Post your own observations, questions, and remarks about Chapter 21. When you respond to this posting, DO NOT simply repeat the thoughts of your classmates. You can add something new to a previous comment. You can comment or critique a previous posting, but y
our main goal is to add something new to the discussion. Remember, try to include direct quotes as much as possible!
4 comments:
Its hard to believe no one else has had any comments about this chapter. This was, to me, a truly intriguing chapter. To start off with we find Renfield on his death bed and telling how Dracula manipulated him to be invited in. Renfield also tells that he noticed that Mrs Harker 'was like tea after the teapot had been watered.', and with this the men realize that this means Dracula was upstairs with Mrs Harker, and go up to find a horrible sight. They find Dracula holding Mina to his chest as she drinks his blood from a gash. Then when Mina recalls in detail of this and how Dracula lacerated his own vein in his breast and pulls her to his wound, forcing her to swallow his blood.
I read all this with abhorrence. Can you imagine having your blood drained from you then watching as someone tears open a vein, with a single nail, and having to drink their blood? This whole chapter just completly astounded me.
Yes, major major events going on here. Okay, so let's start with some comparisons/contrasts. HOw is the situation with Lucy and Mina similar/different?
Do you find the situation here between Dracula and Mina to be intimate in any way? Good or bad? Closely consider Dracula's actions and motivations here?

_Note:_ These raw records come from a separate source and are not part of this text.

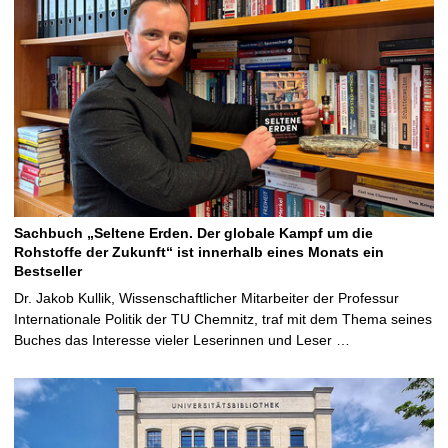
Sachbuch „Seltene Erden. Der globale Kampf um die
Rohstoffe der Zukunft“ ist innerhalb eines Monats ein
Bestseller
Dr. Jakob Kullik, Wissenschaftlicher Mitarbeiter der Professur
Internationale Politik der TU Chemnitz, traf mit dem Thema seines
Buches das Interesse vieler Leserinnen und Leser …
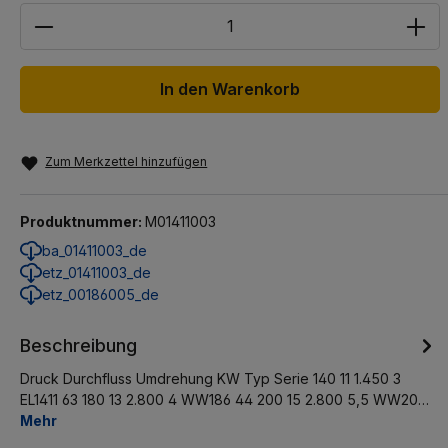
Anzahl
In den Warenkorb
Zum Merkzettel hinzufügen
Produktnummer:
M01411003
ba_01411003_de
etz_01411003_de
etz_00186005_de
Beschreibung
Druck Durchfluss Umdrehung KW Typ Serie 140 11 1.450 3
EL1411 63 180 13 2.800 4 WW186 44 200 15 2.800 5,5 WW20…
Mehr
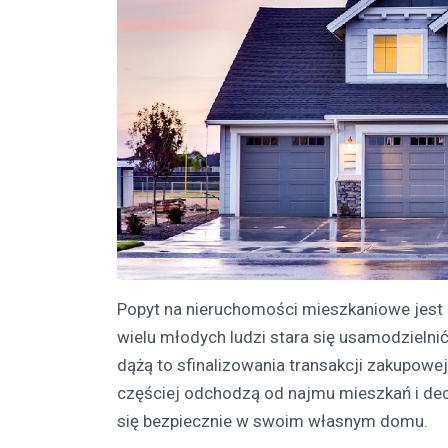
Popyt na nieruchomości mieszkaniowe jest 
wielu młodych ludzi stara się usamodzielni
dążą to sfinalizowania transakcji zakupowe
częściej odchodzą od najmu mieszkań i dec
się bezpiecznie w swoim własnym domu.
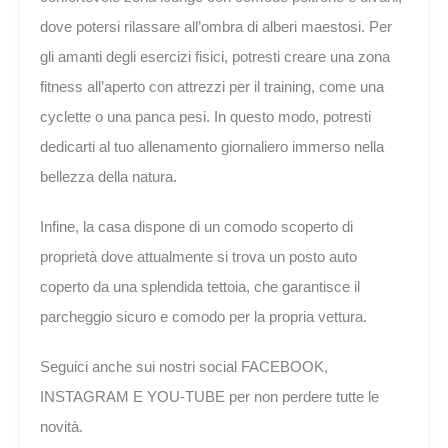
dove potersi rilassare all’ombra di alberi maestosi. Per
gli amanti degli esercizi fisici, potresti creare una zona
fitness all’aperto con attrezzi per il training, come una
cyclette o una panca pesi. In questo modo, potresti
dedicarti al tuo allenamento giornaliero immerso nella
bellezza della natura.
Infine, la casa dispone di un comodo scoperto di
proprietà dove attualmente si trova un posto auto
coperto da una splendida tettoia, che garantisce il
parcheggio sicuro e comodo per la propria vettura.
Seguici anche sui nostri social FACEBOOK,
INSTAGRAM E YOU-TUBE per non perdere tutte le
novità.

I could not agree more with Ashley when she mentions this being an intriguing chapter. It was a page-turner for me as well. This chapter confirmed what I assumed since a few chapters before. On page 305, Lucy is explaining the experience she just had. While doing so, she quotes the Count; " First a little refreshment to reward my exertions. You may as well be quiet; it is not the first time, or the second, that your veins have appeased my thirst!" A couple chapters before, there were little clues here and there that led me to think that Mina had possibly had an experience with Dracula. For example, Jonathan thinks to himself that she looks more pale than usual, and Mina notes that no matter how much she sleeps, she still feels weakened, without rest. These were unusual characteristics for Mina.
With Lucy and Mina the situations were similar in a way that Dracula wants to turn them both into their polar selves. They both are dutiful Victorian woman that the Count wants to be 'voluptuous', a word that is used multiple times to describe the women turned.
I do find the situation between Mina and Dracula to be intimate as in Dracula wants to turn her into a voluptuous women that no man could resist even though she is 'his'. In its obviousness its not in a good way. Dracula taunts the men by saying "Your girls that you all love are mine already; and through them you and others shall yet be mine.” This to me shows that he doesn't want Mina for an intimate way we would all assume, but wants the men to know she is his.